Treating Depression May Improve Long-Term Cardiac Outcomes
AUGUST 08, 2018
Gail Connor Roche
Jae-Min Kim, MD, PhDPatients with depression following acute coronary syndrome (ACS) saw a lower risk of major adverse cardiac events (MACE) years later after taking the selective serotonin reuptake inhibitor (SSRI) escitalopram, new research shows.
The study by a team at Chonnam National University Medical School in Gwangju, South Korea, followed a total of 300 patients with recent acute coronary syndrome and depression. The participants took either escitalopram (Lexapro) or a placebo for a 24-week treatment period. They completed a median 8.1 years of follow-up.
Researchers, led by Jae-Min Kim, MD, PhD, Department of Psychiatry, Chonnam National University Medical School, found that major cardiac events occurred in 40.9% of the participants who took escitalopram compared to 53.6% of those who received the placebo.
“Escitalopram treatment for depression following ACS has a beneficial effect on long-term cardiac outcomes,” Kim told MD Magazine®.
Depression is frequently comorbid with acute coronary syndrome and is associated with poor outcomes ranging from nonfatal events to increased mortality.
However, Kim and colleagues wrote in JAMA, the Journal of the American Medical Association, the associations between anti-depressant treatment and long-term cardiac outcomes have been inconclusive. In particular, previous research has been limited by short time periods, they said.
“This study aimed to investigate whether the effect of escitalopram versus placebo for treating acute-phase depression in patients with recent ACS resulted in benefits in longer-term cardiac outcomes,” the authors wrote.
To investigate, the team considered data on 181 men and 119 women with a median age of 60 in a randomized, double-blind, placebo-controlled trial from May 2007 to March 2013. The patient follow-up was completed in June 2017.
Patients initially received a 10-mg daily dose of escitalopram, which could be adjusted from 5 mg per day to 20 mg per day based on a clinical decision by investigators.
The team then assessed the patients on the components of MACE: myocardial infarction; cardiac death; all-cause mortality; and percutaneous coronary intervention. They found that the incidence of myocardial infarction was significantly lower in the escitalopram group at 8.7% versus 15.2% for the placebo group. There were no significant differences in the other MACE components.
Incidence rates for all-cause mortality were 20.8% in escitalopram takers compared to 24.5% for the placebo group. Cardiac death was 10.7% versus 13.2% respectively. Percutaneous coronary intervention was 12.8% compared to 19.9%.
Kim said 2 possible mechanisms may be at play influencing the decreased incidence of myocardial infarction among the escitalopram group.
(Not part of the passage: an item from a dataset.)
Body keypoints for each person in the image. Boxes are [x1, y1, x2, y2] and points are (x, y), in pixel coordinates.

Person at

“First, improvement of depression may promote health behavior including better treatment adherence, more regular hospital visits or medication, more adjusted exercise or diet,” he said.
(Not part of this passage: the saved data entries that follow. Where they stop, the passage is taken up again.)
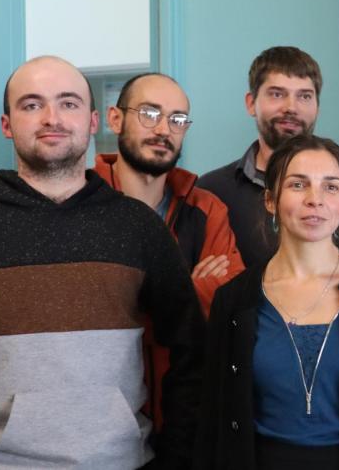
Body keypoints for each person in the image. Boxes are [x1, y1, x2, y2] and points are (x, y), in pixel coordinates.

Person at [0, 56, 203, 469]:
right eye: (32, 105)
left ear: (93, 120)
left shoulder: (137, 228)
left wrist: (176, 459)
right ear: (7, 124)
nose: (53, 118)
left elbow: (194, 351)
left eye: (69, 103)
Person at [194, 136, 339, 469]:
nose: (315, 199)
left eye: (330, 187)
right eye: (298, 185)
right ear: (271, 200)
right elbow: (212, 422)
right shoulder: (233, 300)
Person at [93, 72, 245, 433]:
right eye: (149, 113)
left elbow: (233, 304)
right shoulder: (81, 205)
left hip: (185, 418)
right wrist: (187, 289)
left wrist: (140, 298)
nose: (164, 129)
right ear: (116, 118)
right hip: (101, 424)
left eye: (177, 119)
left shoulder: (207, 208)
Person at [198, 46, 339, 267]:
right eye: (277, 94)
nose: (291, 107)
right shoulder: (211, 191)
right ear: (251, 103)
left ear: (317, 106)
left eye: (304, 96)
Second, he added, “escitalopram may positively affect common biomarkers for ACS and depression including brain derived neurotrophic factor and pro-inflammatory cytokines; and may normalize autonomic and platelet dysfunction, which have adverse effects on cardiac outcomes.”
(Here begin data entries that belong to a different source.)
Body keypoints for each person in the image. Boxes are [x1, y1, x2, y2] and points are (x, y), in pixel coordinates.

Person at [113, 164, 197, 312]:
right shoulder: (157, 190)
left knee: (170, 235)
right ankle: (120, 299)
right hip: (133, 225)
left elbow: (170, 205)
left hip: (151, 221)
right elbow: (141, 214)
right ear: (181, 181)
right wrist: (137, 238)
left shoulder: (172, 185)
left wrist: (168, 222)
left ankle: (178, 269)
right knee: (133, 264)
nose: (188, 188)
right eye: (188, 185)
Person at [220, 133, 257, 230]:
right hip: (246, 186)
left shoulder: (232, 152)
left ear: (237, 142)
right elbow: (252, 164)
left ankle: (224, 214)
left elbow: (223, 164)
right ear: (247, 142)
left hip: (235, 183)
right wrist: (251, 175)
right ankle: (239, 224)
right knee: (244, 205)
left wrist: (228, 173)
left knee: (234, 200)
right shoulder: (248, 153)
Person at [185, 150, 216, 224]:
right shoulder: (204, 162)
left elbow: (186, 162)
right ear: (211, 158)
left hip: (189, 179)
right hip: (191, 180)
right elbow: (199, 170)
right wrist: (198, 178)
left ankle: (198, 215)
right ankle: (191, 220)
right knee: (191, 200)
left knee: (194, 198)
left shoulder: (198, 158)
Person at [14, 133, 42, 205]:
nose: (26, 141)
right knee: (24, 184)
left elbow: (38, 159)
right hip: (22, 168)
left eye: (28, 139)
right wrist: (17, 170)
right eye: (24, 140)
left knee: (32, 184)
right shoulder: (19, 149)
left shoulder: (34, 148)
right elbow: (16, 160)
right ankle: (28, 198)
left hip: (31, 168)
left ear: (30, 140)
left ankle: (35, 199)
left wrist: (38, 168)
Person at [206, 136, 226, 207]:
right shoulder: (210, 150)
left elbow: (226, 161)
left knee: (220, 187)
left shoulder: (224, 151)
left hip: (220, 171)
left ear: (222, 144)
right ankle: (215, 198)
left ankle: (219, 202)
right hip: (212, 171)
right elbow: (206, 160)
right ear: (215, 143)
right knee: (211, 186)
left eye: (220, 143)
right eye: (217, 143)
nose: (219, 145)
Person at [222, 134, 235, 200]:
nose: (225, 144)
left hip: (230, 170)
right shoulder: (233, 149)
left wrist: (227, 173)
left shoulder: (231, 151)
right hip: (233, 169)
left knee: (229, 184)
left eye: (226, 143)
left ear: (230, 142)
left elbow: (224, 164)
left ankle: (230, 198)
Asked about why the team chose to investigate escitalopram, Kim said that the drug has been known to be more effective and safer than another SSRI, citalopram (Celexa).
“There has been a concern raised by US Food and Drug Administration (FDA) about the use of higher doses of citalopram in relation to QTc prolongation, a surrogate marker of cardiotoxicity,” Kim said. In addition, citalopram’s longer-term follow-up results have not yet been published, he said.
Kim said that further research into psychosocial factors including depression comorbidity and treatment interactions on long-term cardiac outcomes is important.
“Appropriate treatment of depression from the acute stage of ACS could improve long-term treatment outcomes of ACS itself,” he said.